The worst area for hail damage has been from Inverness to Kremlin, but other areas including north of Havre and parts of Blaine County have also been hit, he said.
The reports on crops not damaged is promising, Elder said.
"The harvest is there. The spring and winter crops are reported as very good," he said.
Wolery said he had some sawfly damage.

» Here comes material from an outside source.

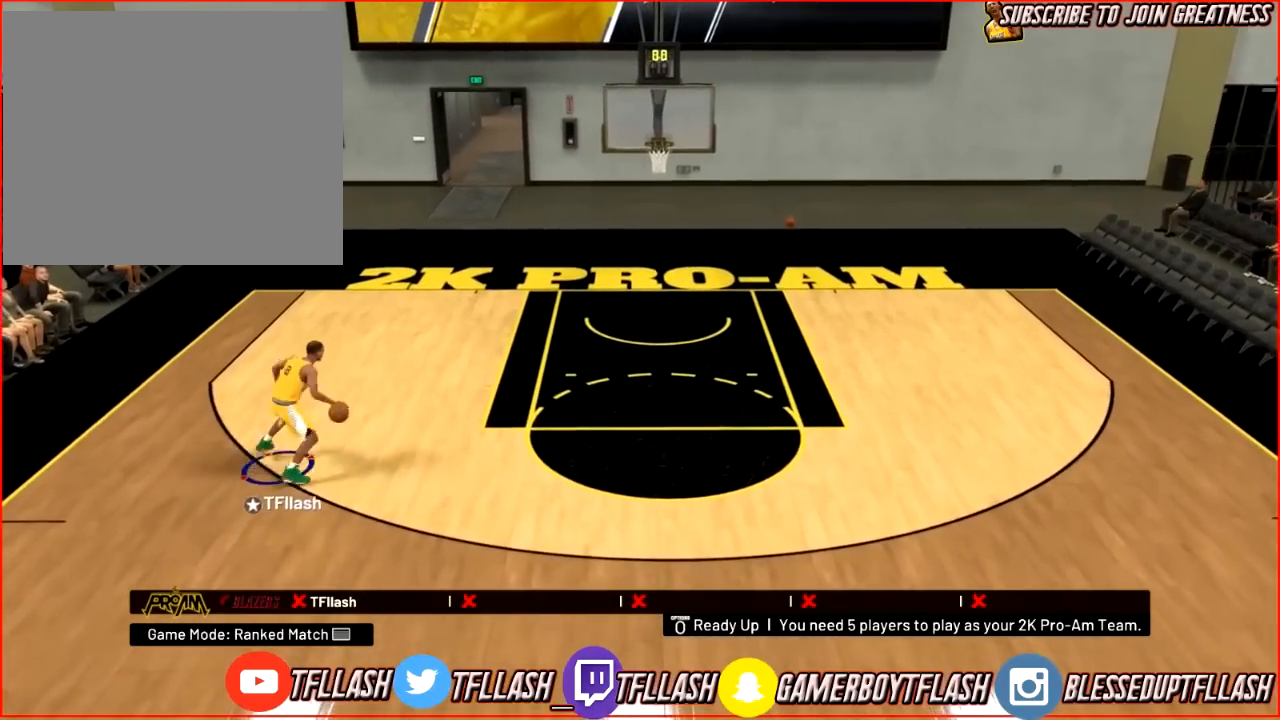
{"buttons": [], "left_stick": "center", "right_stick": "center", "events": [[67, "right_stick", "right"], [167, "right_stick", "center"], [234, "left_stick", "center"]]}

He said the insect, which eats the inside of the grain stem as it matures, devastated one variety of spring wheat he planted.
Wolery said the winter wheat he planted last fall didn't come up, but the rest of his spring wheat is looking good and he thinks the barley crop he is starting to harvest will have a good yield.
"I think it's going to be 50 (bushels an acre) plus," he said.
Hay and fields for grazing his cattle are in good shape, Wolery said.
"Everything looks great. The cattle market is strong. The grass has had moisture to keep growing," he said.
Not everyone received that moisture. There are places north of Joplin and Chester that are very dry again, he said.
Brian Britt, manager of Columbia Grain Inc. in Rudyard, said farmers around Rudyard are about half done harvesting winter wheat. Rain showers have been delaying harvest, he added.
The yields have been high, also from the mid-40s to mid-60s, Britt said.
Sawflies haven't been as bad in the Rudyard area as in some other parts of north-central Montana, but two hailstorms wiped out quite a few acres of crops, Britt said.
Leta Campbell, assistant manager at the Columbia Grain International Inc. elevator in Harlem, said the rain has delayed harvest in Blaine County.
"We're just barely starting the winter wheat harvest down here," she said. "What we have had in so far looks good."
Campbell added that farmers bringing alternative crops like Austrian winter peas to the Chinook elevator also have been having decent crops.